Facing up to the challenges of acute heart failure.

The term ‘acute heart failure’ (AHF) describes a situation of rapid onset or worsening of symptoms and/or signs of heart failure (HF). It is a life-threatening medical condition requiring urgent evaluation and treatment, typically leading to urgent hospital admission.

So far, so simple. This summary description conceals, however, a very complex and clinically challenging scenario which remains one of the major challenges of cardiology practice despite many decades of earnest and vigorous research directed at both the causes of AHF and the means of its treatment.

It has been estimated that there are more than 1 million hospitalizations for HF each year in the USA alone and that patients hospitalized with HF have the highest 30-day readmission rate (25%) of any diagnosis, with more than 50% of patients being readmitted within 1 year; multiple readmissions are not uncommon. Data from the ESC HF Long-Term Registry (N = 12 440) indicate a 1-year rate of death or re-hospitalization of about 36% in AHF patients—more than double that seen in cases of chronic HF. Marked and notable variations around that central estimate have been identified based on initial presentation (e.g. 54.0% 1-year mortality in cardiogenic shock vs. 12.8% in hypertensive HF) and according to systemic blood pressure at first presentation, data that reaffirm that ‘AHF’ is not a unitary entity and highlight the importance of a clear grasp of underlying pathophysiology in each individual case.

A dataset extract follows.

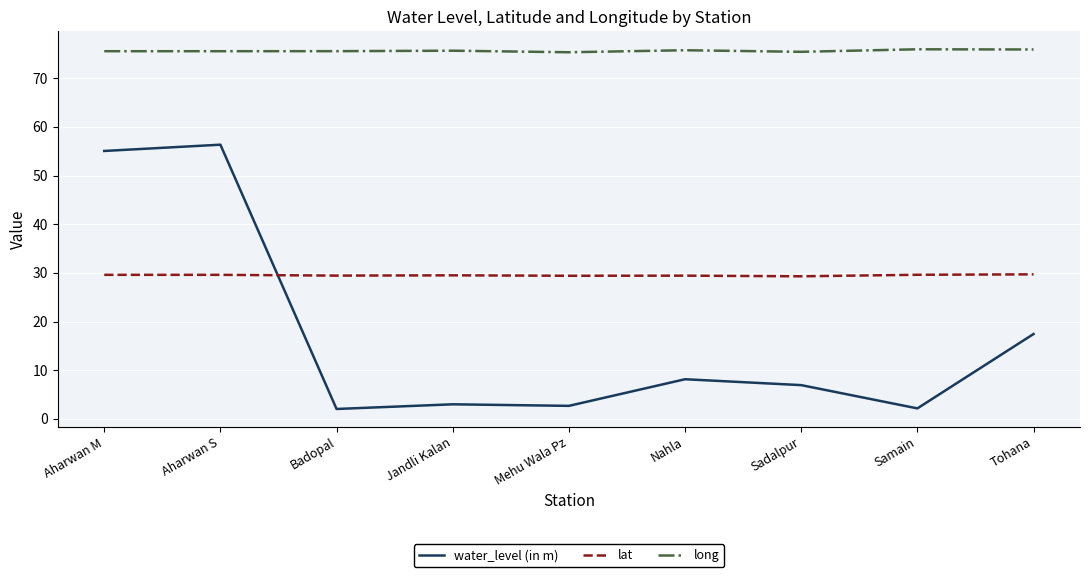

Rank the series by their average value, from lowest to highest.

water_level (in m), lat, long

Given the expense inherent in any hospital admission it can be no surprise to discover that hospitalizations account for by far the single largest documented component of direct costs associated with AHF management. The estimated mean cost of hospitalizations with primary HF in the USA in 2014 approximated $11 billion; costs of $53 billion are projected for 2030, mostly accruing to hospital-related costs. In Greece, where about one in four hospitalized patients dies and four in 10 are re-hospitalized within a year, mean annual economic cost per patient exceeds €4400, of which about two-thirds is attributable to the costs of inpatient care. Most health-care systems in developed and industrialized countries return similar findings: AHF is a very substantial cause of hospital-related costs.

These financial figures are unpalatable but ultimately are matters of greater concern, arguably, to health service administrators, policymakers and perhaps tax-payers than they are to clinicians. The same cannot be said for the observation that HF-attributed mortality has stopped declining. Comparisons with cancer might be regarded as tendentious but it is hard to reject that this comparison appears to indicate that progress in the management of HF really does seem, at least at the aggregate level, to have tracked sideways in recent decades.

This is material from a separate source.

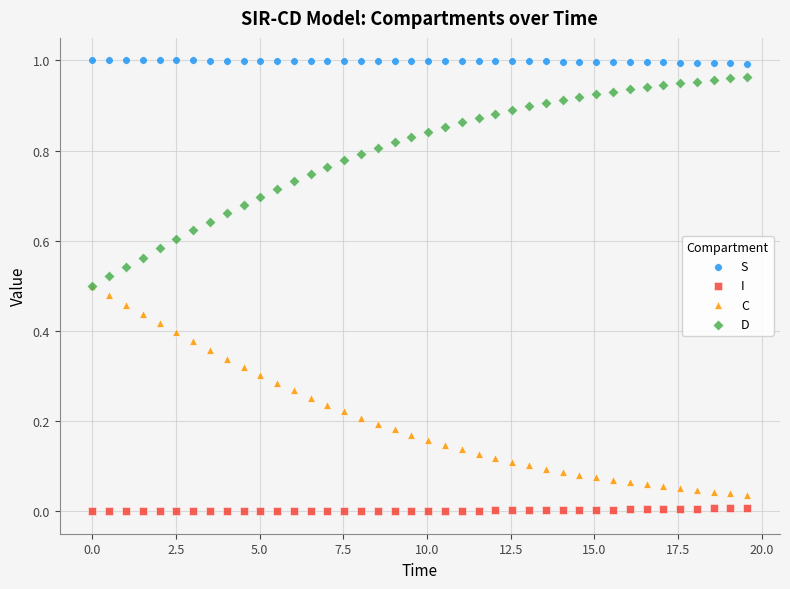

What are all the series names shown in the legend?

S, I, C, D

Detailed examination of the possible reasons for this trend are beyond the scope of an Editorial but observations emerging from the ‘Get With the Guidelines-Heart Failure' (GWTG-HF) programme provide some pertinent and not infrequently chastening insights, including important disadvantaging of hospitalized patients who have renal dysfunction despite clear indications that renal dysfunction is a widely prevalent comorbidity associated with higher mortality rates than in ‘uncomplicated’ AHF. The fact that this initiative is named ‘Get With the Guidelines’ leaves little to the imagination when trying to ascertain some of the reasons for the recent relative lack of progress in AHF management.

Lack of success in the development of new medical therapies for AHF has also contributed. Various promising drugs for AHF with reduced ejection fraction have emerged in preclinical models and small Phase 2 trials, but with few exceptions those have failed to meet the primary endpoints in larger Phase 3 trials. A lively debate currently surrounds what constitutes an appropriate endpoint for such studies—in particular whether long-term mortality, an outcome much valued (not without good reason) by regulatory authorities is an appropriate and informative measure of the value and utility of a short-term therapy: even long-established therapies have failed to meet that standard and, by way of an alternative, it might be argued that prevention of decompensation and reducing hospital admissions are more pertinent goals or that greater attention should be given to stabilizing patients during the vulnerable post-discharge period in order to prevent re-hospitalization.

No single agent either available or anticipated can be expected to be a panacea for a condition as complex and physiologically multifaceted as AHF. Within the class of inotropes and inodilators, however, levosimendan attracts attention as an important mechanistic departure from adrenergic stimulation as a means to enhance cardiac contractility and output without a mortality penalty. In several scenarios of AHF, including situations of renal complication, levosimendan-associated vasodilator effects, mediated via ATP-dependent potassium channels, are also pertinent to the evaluation of its overall clinical impact. These considerations are addressed in the contributions to this supplement, which provide context and some practical guidance on the deployment of inotropes and inodilators in general—and levosimendan in particular—in the management of AHF.

Funding

This paper was published as part of a supplement made possible by an unrestricted educational grant by Orion Pharma.

Conflict of interest: the author is employed at Orion Pharma and has been active in the discovery and development of the inodilator levosimendan.